+++ Dataset extract +++
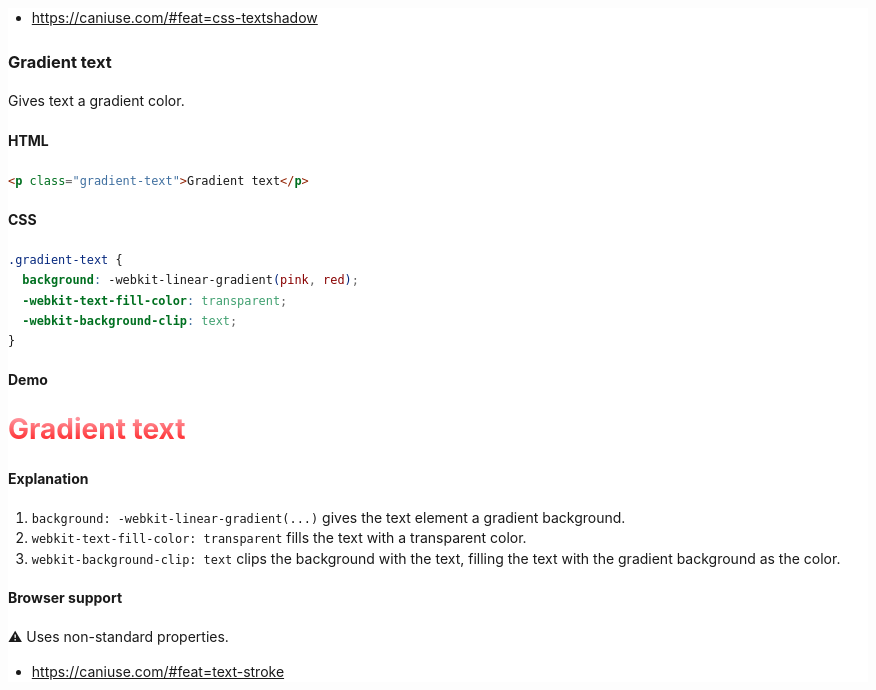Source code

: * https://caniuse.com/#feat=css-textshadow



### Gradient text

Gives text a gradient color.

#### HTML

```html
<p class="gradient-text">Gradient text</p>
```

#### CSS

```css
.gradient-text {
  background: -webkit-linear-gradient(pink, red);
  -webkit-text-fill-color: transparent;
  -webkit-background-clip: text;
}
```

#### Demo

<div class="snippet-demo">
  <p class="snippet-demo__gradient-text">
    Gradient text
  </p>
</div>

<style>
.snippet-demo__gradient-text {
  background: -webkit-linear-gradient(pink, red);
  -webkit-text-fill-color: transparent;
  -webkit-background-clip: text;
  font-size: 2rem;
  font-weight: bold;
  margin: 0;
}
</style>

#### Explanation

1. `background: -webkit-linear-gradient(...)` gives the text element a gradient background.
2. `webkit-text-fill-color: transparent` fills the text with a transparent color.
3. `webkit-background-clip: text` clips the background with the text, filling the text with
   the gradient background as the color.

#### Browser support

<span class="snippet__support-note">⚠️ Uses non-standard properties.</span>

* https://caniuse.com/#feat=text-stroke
+++
+++ Dataset extract +++
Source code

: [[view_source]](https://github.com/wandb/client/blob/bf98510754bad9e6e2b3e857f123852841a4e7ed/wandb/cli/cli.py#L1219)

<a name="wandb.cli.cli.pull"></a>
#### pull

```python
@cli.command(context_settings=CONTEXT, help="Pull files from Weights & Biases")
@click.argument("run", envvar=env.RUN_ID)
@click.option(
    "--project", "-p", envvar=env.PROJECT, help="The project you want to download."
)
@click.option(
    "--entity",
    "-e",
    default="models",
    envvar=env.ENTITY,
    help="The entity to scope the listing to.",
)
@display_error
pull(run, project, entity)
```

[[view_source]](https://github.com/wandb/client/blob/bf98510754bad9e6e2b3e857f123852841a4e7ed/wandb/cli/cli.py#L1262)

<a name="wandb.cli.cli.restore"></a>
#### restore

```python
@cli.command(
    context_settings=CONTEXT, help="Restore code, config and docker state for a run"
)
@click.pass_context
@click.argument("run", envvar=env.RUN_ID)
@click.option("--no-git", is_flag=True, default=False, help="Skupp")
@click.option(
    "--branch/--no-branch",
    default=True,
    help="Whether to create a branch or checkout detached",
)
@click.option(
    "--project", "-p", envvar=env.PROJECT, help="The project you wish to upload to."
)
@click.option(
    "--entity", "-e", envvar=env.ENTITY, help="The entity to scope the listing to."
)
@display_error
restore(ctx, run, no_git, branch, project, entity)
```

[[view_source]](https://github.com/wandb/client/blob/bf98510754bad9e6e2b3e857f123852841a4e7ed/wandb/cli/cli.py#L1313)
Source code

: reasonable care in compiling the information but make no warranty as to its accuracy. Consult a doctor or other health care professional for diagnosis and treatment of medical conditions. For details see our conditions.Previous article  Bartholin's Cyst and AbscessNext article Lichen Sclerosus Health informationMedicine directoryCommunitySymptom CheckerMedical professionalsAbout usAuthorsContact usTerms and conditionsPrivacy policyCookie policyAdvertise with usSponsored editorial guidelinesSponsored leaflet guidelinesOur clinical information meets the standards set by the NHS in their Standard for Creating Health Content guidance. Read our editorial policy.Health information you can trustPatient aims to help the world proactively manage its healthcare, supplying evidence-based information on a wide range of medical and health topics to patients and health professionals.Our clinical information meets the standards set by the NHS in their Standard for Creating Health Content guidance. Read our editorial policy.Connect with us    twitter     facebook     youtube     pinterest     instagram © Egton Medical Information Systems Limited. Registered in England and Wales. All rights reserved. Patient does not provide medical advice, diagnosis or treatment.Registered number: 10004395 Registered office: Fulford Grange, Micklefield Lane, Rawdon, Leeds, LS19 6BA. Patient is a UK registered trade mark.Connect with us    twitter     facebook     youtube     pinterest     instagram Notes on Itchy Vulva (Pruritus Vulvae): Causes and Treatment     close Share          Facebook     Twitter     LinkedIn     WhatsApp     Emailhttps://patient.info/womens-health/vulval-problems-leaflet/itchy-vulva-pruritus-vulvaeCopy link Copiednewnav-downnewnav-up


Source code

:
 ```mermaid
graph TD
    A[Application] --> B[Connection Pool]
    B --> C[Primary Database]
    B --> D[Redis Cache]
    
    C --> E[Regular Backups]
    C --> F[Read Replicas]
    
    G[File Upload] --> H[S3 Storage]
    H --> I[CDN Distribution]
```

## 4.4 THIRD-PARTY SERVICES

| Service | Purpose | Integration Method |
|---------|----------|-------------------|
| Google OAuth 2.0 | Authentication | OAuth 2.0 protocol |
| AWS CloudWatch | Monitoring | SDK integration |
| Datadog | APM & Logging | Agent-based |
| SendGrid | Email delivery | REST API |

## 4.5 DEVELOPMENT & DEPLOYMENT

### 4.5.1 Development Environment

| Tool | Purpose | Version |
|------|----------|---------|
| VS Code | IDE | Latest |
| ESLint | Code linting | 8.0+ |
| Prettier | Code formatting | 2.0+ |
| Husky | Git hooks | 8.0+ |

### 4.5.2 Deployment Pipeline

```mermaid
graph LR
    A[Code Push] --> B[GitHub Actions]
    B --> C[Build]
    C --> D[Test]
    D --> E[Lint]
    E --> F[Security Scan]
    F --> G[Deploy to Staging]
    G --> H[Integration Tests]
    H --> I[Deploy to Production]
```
+++
## Directions for this task
What lines above mention "blob"? Copy each one.

## Exercise answer
: [[view_source]](https://github.com/wandb/client/blob/bf98510754bad9e6e2b3e857f123852841a4e7ed/wandb/cli/cli.py#L1219)
[[view_source]](https://github.com/wandb/client/blob/bf98510754bad9e6e2b3e857f123852841a4e7ed/wandb/cli/cli.py#L1262)
[[view_source]](https://github.com/wandb/client/blob/bf98510754bad9e6e2b3e857f123852841a4e7ed/wandb/cli/cli.py#L1313)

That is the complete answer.